■ Requirement
Each line below should be retyped exactly, with no pictures.

(Stored data entries)
═══
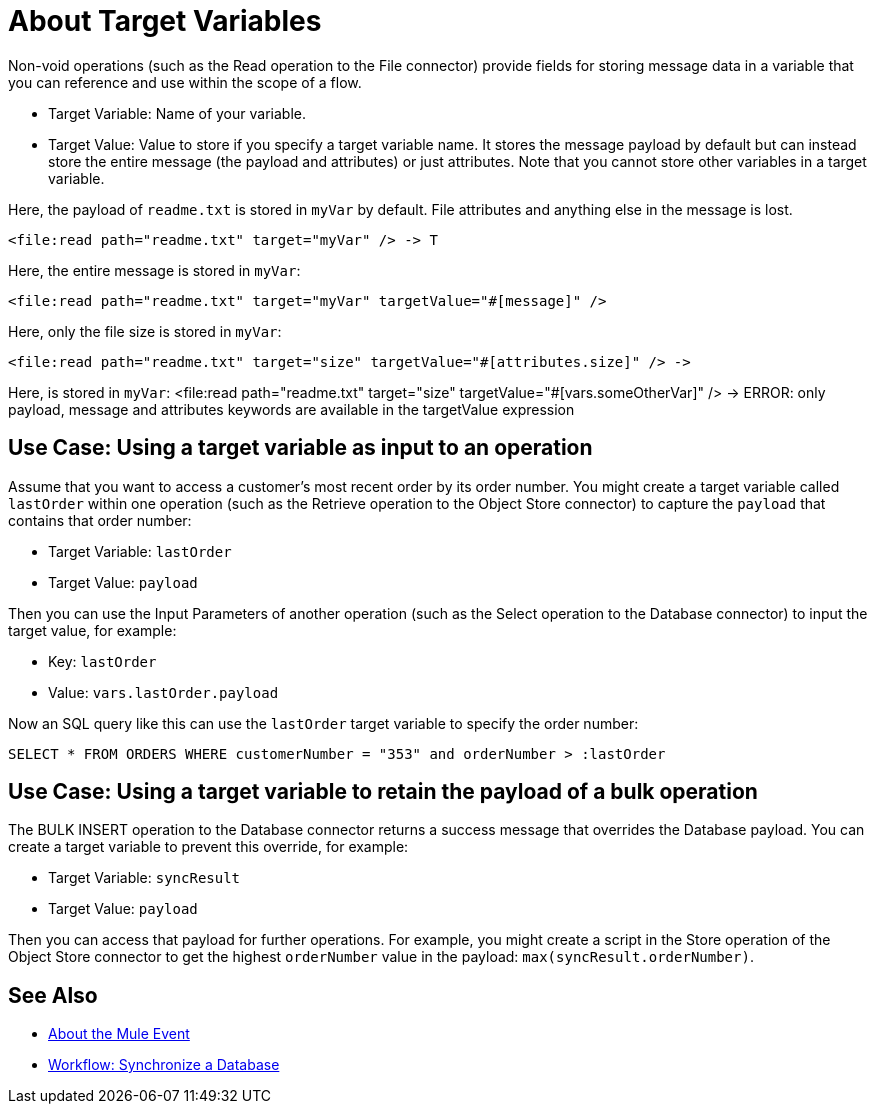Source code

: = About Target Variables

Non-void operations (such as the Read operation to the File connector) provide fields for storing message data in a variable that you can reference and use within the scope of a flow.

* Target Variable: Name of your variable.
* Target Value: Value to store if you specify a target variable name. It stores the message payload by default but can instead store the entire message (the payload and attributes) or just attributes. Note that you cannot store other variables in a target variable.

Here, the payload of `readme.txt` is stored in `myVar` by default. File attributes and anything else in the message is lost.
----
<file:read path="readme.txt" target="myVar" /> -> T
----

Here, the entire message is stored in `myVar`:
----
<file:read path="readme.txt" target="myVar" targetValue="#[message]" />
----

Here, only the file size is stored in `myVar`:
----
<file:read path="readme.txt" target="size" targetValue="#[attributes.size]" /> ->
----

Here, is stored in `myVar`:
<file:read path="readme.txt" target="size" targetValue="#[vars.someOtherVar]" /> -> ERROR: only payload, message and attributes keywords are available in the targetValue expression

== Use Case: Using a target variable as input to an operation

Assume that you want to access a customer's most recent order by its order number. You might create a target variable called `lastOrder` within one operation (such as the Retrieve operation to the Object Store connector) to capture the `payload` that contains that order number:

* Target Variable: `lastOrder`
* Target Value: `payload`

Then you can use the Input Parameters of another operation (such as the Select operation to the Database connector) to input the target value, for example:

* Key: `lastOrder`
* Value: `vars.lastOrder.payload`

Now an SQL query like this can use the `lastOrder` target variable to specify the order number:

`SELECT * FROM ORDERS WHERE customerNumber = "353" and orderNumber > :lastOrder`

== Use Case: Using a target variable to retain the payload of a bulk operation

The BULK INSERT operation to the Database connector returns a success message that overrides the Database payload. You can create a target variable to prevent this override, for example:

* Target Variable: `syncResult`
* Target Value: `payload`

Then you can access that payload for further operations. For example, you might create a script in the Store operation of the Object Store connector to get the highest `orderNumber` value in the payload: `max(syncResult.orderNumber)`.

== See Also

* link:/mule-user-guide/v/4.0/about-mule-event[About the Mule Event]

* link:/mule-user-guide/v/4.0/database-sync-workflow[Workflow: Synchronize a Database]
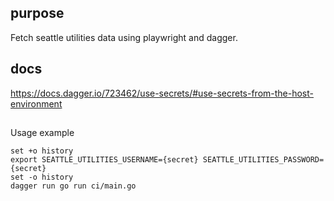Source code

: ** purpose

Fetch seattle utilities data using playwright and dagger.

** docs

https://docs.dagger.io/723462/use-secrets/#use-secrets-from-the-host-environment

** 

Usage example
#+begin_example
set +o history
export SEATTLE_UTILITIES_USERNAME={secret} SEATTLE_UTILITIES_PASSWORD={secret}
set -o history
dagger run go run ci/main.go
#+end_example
═══
■ Solution below
Source code

: = About Target Variables

Non-void operations (such as the Read operation to the File connector) provide fields for storing message data in a variable that you can reference and use within the scope of a flow.

* Target Variable: Name of your variable.
* Target Value: Value to store if you specify a target variable name. It stores the message payload by default but can instead store the entire message (the payload and attributes) or just attributes. Note that you cannot store other variables in a target variable.

Here, the payload of `readme.txt` is stored in `myVar` by default. File attributes and anything else in the message is lost.
----
<file:read path="readme.txt" target="myVar" /> -> T
----

Here, the entire message is stored in `myVar`:
----
<file:read path="readme.txt" target="myVar" targetValue="#[message]" />
----

Here, only the file size is stored in `myVar`:
----
<file:read path="readme.txt" target="size" targetValue="#[attributes.size]" /> ->
----

Here, is stored in `myVar`:
<file:read path="readme.txt" target="size" targetValue="#[vars.someOtherVar]" /> -> ERROR: only payload, message and attributes keywords are available in the targetValue expression

== Use Case: Using a target variable as input to an operation

Assume that you want to access a customer's most recent order by its order number. You might create a target variable called `lastOrder` within one operation (such as the Retrieve operation to the Object Store connector) to capture the `payload` that contains that order number:

* Target Variable: `lastOrder`
* Target Value: `payload`

Then you can use the Input Parameters of another operation (such as the Select operation to the Database connector) to input the target value, for example:

* Key: `lastOrder`
* Value: `vars.lastOrder.payload`

Now an SQL query like this can use the `lastOrder` target variable to specify the order number:

`SELECT * FROM ORDERS WHERE customerNumber = "353" and orderNumber > :lastOrder`

== Use Case: Using a target variable to retain the payload of a bulk operation

The BULK INSERT operation to the Database connector returns a success message that overrides the Database payload. You can create a target variable to prevent this override, for example:

* Target Variable: `syncResult`
* Target Value: `payload`

Then you can access that payload for further operations. For example, you might create a script in the Store operation of the Object Store connector to get the highest `orderNumber` value in the payload: `max(syncResult.orderNumber)`.

== See Also

* link:/mule-user-guide/v/4.0/about-mule-event[About the Mule Event]

* link:/mule-user-guide/v/4.0/database-sync-workflow[Workflow: Synchronize a Database]
Source code

: ** purpose

Fetch seattle utilities data using playwright and dagger.

** docs

https://docs.dagger.io/723462/use-secrets/#use-secrets-from-the-host-environment

** 

Usage example
#+begin_example
set +o history
export SEATTLE_UTILITIES_USERNAME={secret} SEATTLE_UTILITIES_PASSWORD={secret}
set -o history
dagger run go run ci/main.go
#+end_example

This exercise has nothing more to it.